Konservative Fonds
Mischfonds-Manager sehen Aktien skeptisch

Für Carmen Daub hat sich der Schwerpunkt auf osteuropäischen Währungsanleihen ausgezahlt: Ihr OP Bond Euro Plus der Kölner Fondsgesellschaft Oppenheim Pramerica konnte sich nach Monaten an die Spitze des Rankings schieben. Ihre Methode wurde dabei von hoher Stelle gelobt.

HAMBURG. Carmen Daub hat es geschafft: Nachdem der von ihr betreute OP Bond Euro Plus über Monate hinweg nur den zweiten Platz belegte, steht er im jüngsten Zwölf-Monats-Vergleich der Kategorie „Mischfonds Konservativ“ ganz oben (Tabelle). Den angesichts schwacher Rentenmärkte respektablen Zuwachs von 8,16 Prozent begründet die Managerin der Kölner Fondsgesellschaft Oppenheim Pramerica unter anderem mit erfolgreichen Wetten auf Lokalwährungsanleihen aus Osteuropa. „Diese Anleihen liefen sehr gut, insbesondere die Papiere aus Polen, der Slowakei und Ungarn“, sagt Daub.

Aktuell ist der OP Bond Euro Plus mit etwa 40 Prozent des Fondsvermögens in Osteuropa investiert, wobei Daub Renten insgesamt mit 72 Prozent gewichtet. Auf der Aktienseite gibt sich die Fondsmanagerin mittelfristig zwar optimistisch, schöpft die zulässige Höchstgrenze von 30 Prozent mit derzeit 24 Prozent aber nicht aus.

Auch Anton Hanskötter hält sich derzeit an den Aktienmärkten zurück. Der Manager des mit einem Zwölf-Monats-Plus von 7,65 Prozent auf Rang drei liegenden Degussa-Bank-Universal-Rentenfonds darf dort bis zu 25 Prozent investieren, tut dies derzeit aber nur mit 15 Prozent. „Die Aussichten sind zwar durchaus noch attraktiv, doch die Gefahr für Rückschläge nimmt zu“, sagt Hanskötter, der die Aktienquote vorerst nicht aufstocken will. Vorsichtig ist er auch am Rentenmarkt: „Angesichts der weiterhin eher ungünstigen Aussichten fühlen wir uns derzeit vor allem mit Engagements am kurzen und am langen Laufzeitende wohl“, sagt der Degussa-Bank-Manager, der auf Sicht von zwölf Monaten mit einer weiteren Verflachung der Zinskurve rechnet.
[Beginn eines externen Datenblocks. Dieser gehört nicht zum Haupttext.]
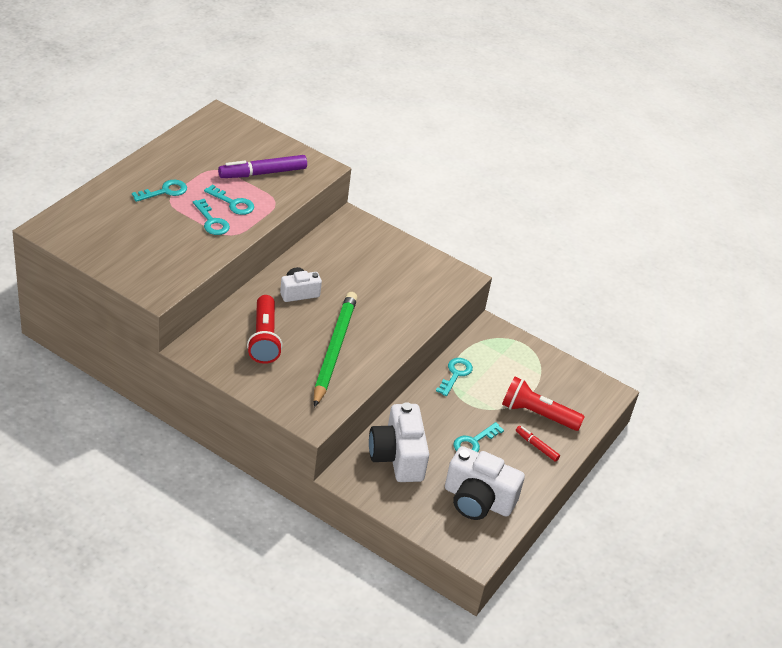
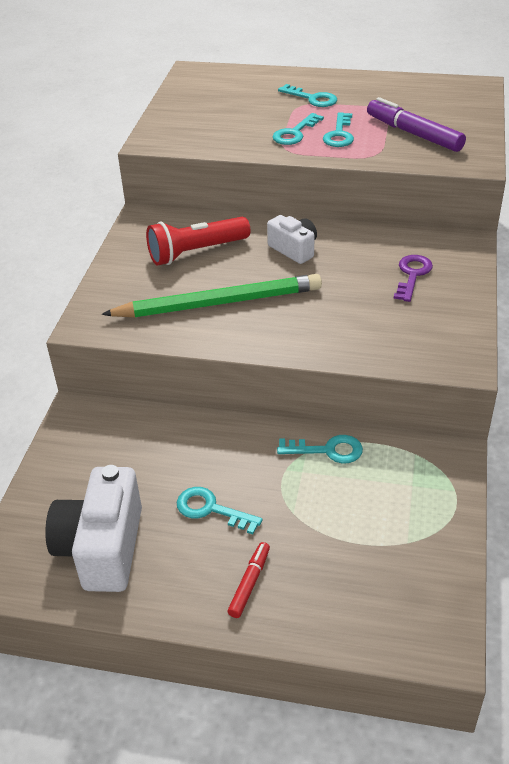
camera: 75 degrees right, 0 degrees up
(367, 256) = (412, 275): none -> purple key
(397, 457) = (137, 445): white camera -> none
(537, 414) = (318, 564): red flashlight -> none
Anders als Daub, die sich sowohl auf der Aktien- als auch auf der Rentenseite auf Europa beschränkt, kann Hanskötter in beiden Bereichen weltweit anlegen. Dabei agiert er grundsätzlich konservativer. So dominieren in seinem Fonds Euro-Anleihen, die derzeit 80 Prozent des Portfolios ausmachen. „Auf Fremdwährungen lautende Papiere dienen lediglich zur Beimischung“, sagt er.

Bei Harald Weber stößt der bei Universal Investment aufgelegte Fonds auf wenig Gegenliebe. „Er liefert zwar solide Ergebnisse, hebt sich aber kaum aus der Masse konservativ gemanagter Mischfonds ab“, urteilt der geschäftsführende Gesellschafter des Fonds-Zentrums Nürnberg. Für weitaus überzeugender hält Weber dagegen den Ansatz, den Daub mit dem OP Bond Euro Plus verfolgt: „Die hohe Gewichtung osteuropäischer Papiere lieferte bislang bei einer nur wenig höheren Schwankungsbreite eine deutliche Zusatzrendite“, lobt er.